13 Eylül 2024 12:32
Son Güncellenme Tarihi: 13 Eylül 2024 15:49

10 Ekim Avukatları: Gerekçeli kararla IŞİD aklanmış oldu

10 Ekim Katliamı Davası avukatlarından mahkemenin gerekçeli kararına tepki; “Katliamın gerçek sorumlularını yargılamamanın ve IŞİD’e insanlığa karşı suç işleyen bir örgüt demeyi reddetmenin vesikası"

Fotoğraf: Damla Kırmızıtaş/Evrensel

Paylaş

Damla KIRMIZITAŞ
Ankara

10 Ekim Ankara Katliamı davasında Yargıtayın bozma kararı sonrası Ankara 4. Ağır Ceza Mahkemesinin açıkladığı ikinci kararın ‘gerekçesi’ açıklandı. Ancak tek bir kamu görevlisinin bile yargılanmadığı dava sürecinin sonunda mahkeme insanlığa karşı suçtan yargılanan sanık Erman Ekici için verdiği beraat kararının gerekçesini açıklamadı. Firari sanıklar yönünden ayrılan dosyanın yeni duruşması 24 Aralık 2024 tarihinde, saat 14.00'te görülecek.

“KATLİAMI AYDINLATMAYAN MAHKEME GEREKÇELİ KARARINDA DA BU TUTUMUNU SÜRDÜRDÜ”

Gerekçeli karara ilişkin açıklama yapan 10 Ekim Ankara Katliamı Davası Avukat Komisyonu 9 yıla yaklaşan yargı sürecinde katliamı hala aydınlatmayan, tüm sorumluları yargılamayan Ankara 4. Ağır Ceza Mahkemesi’nin, söz konusu gerekçeli kararı ile de bu tutumunu sürdürdüğünü vurguladı.

Ankara 4. Ağır Ceza Mahkemesinin katliamda sorumluluğu bulunan kamu görevlilerinin yargılanması konusundaki taleplerin tamamını yine görmezden geldiği vurgulanan açıklamada; “Mahkeme 2019 yılında soruşturma savcılarının saklamış olduğu klasörlerle ortaya çıkan tespitleri, katliam sanıklarının katliamdan 10 gün önce belirlendiğini ancak yakalanmadığını, hatta telefonlarının dinlendiğine ilişkin delilleri yok saymıştır. İçişleri Bakanlığı Müfettiş Raporu’nun Emniyet Genel Müdürlüğü tarafından sansürlenmesi, içinde yer alan bilgilerin saklanması çabası Ankara 4. Ağır Ceza Mahkemesi için dikkate değer bulunmamıştır.

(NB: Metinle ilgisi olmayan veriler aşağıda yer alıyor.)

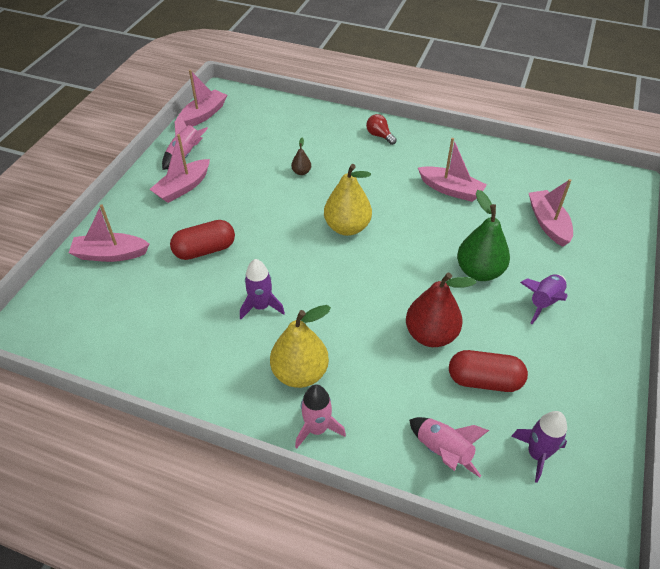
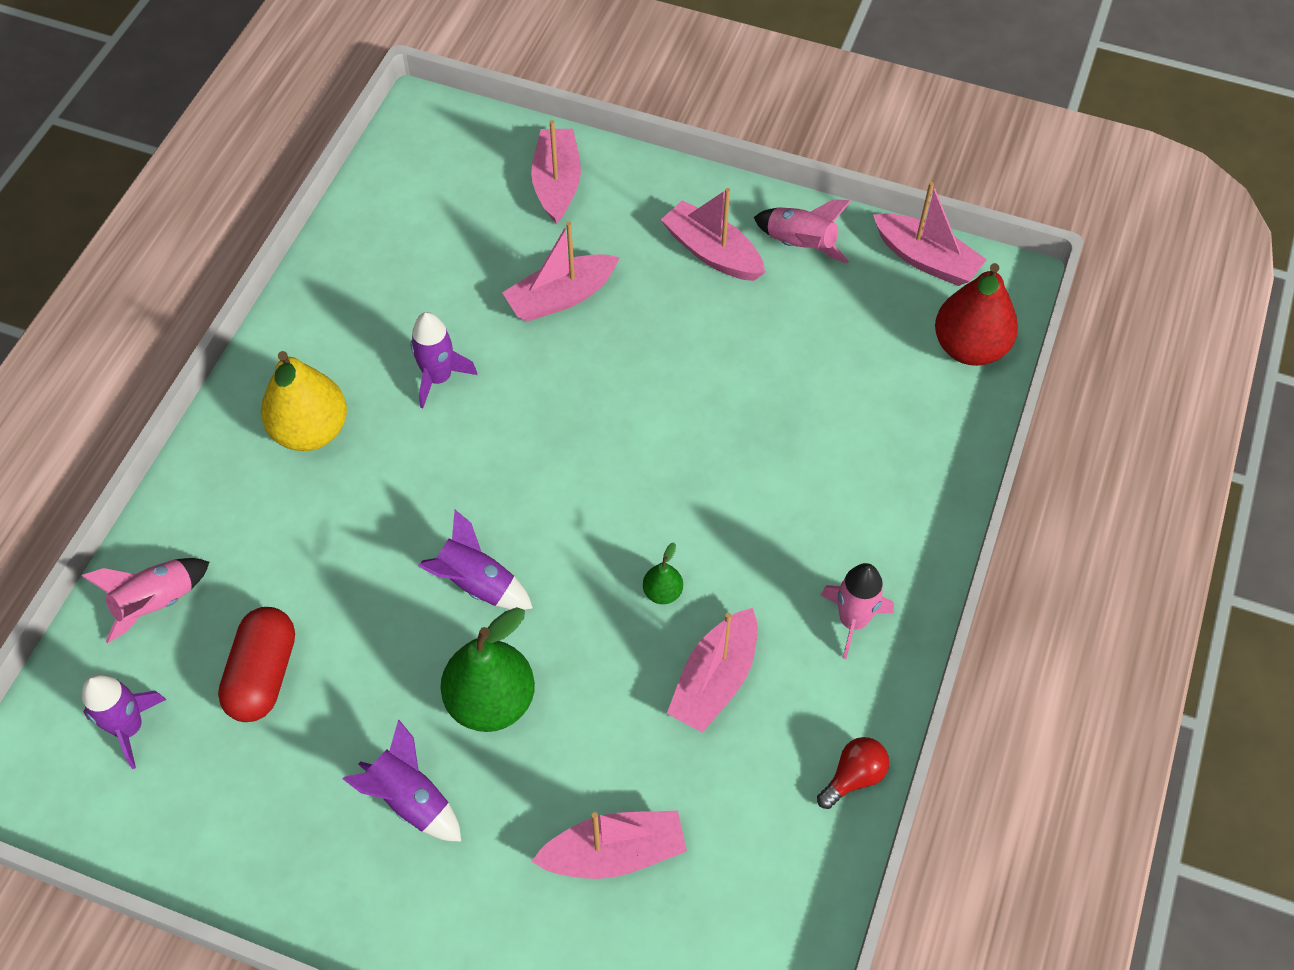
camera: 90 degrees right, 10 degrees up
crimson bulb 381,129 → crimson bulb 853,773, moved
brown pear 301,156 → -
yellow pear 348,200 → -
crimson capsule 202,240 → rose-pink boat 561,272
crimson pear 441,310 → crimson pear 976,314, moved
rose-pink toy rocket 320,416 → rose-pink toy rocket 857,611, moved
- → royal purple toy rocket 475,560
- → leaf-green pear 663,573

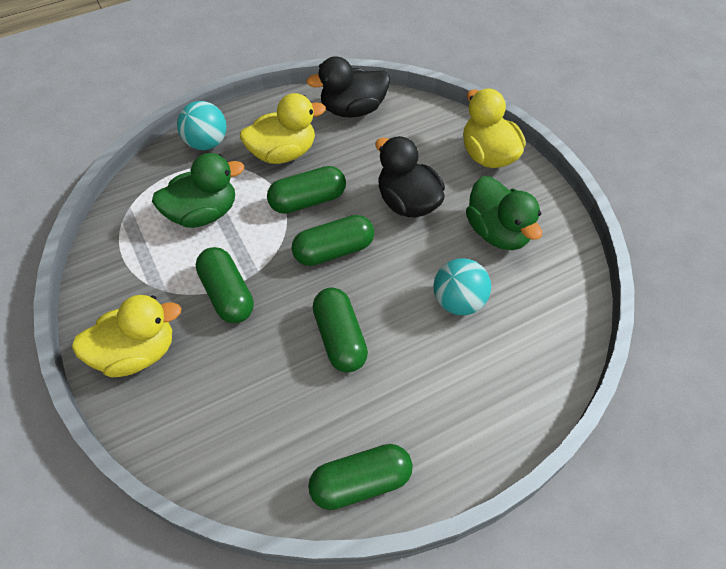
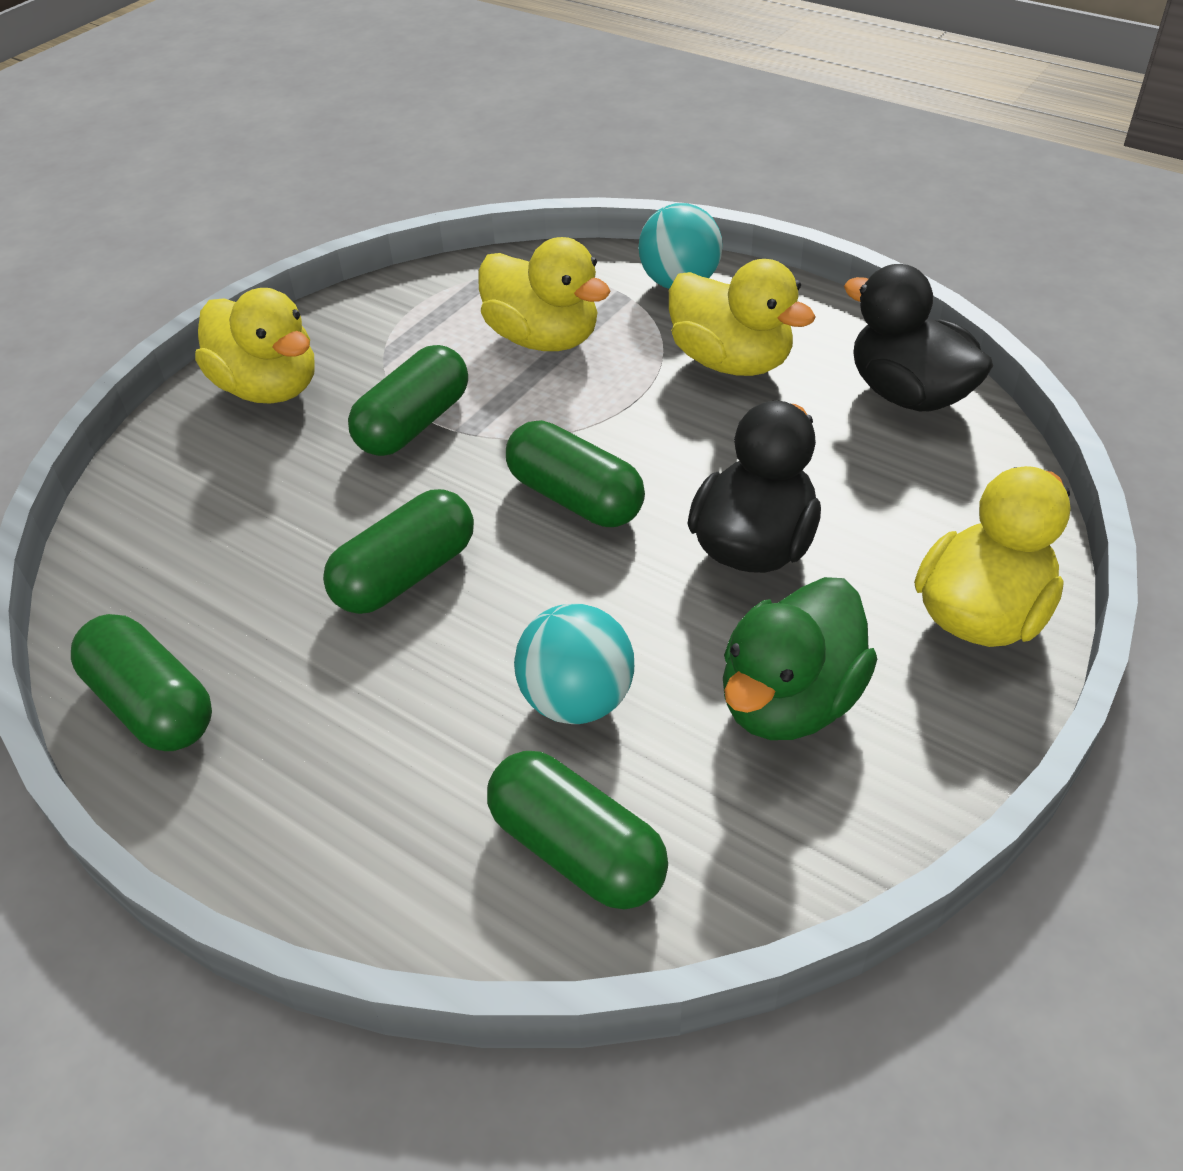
camera: 65 degrees right, 10 degrees down
leaf-green duck 198,190 → yellow duck 544,294
leaf-green capsule 306,190 → leaf-green capsule 577,830, moved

Gerekçeli kararda beyanlarına yer verilen tanık ifadeleri değerlendirmeye alınmamış, sınır köyünde İlhami Balı ile yapılan pazarlığı anlatan tanığın sözlerine itibar edilmemiştir” denildi.

“KAMU GÖREVLİLERİNİN KATLİAMDA SORUMLULUĞUNU YOK SAYDI”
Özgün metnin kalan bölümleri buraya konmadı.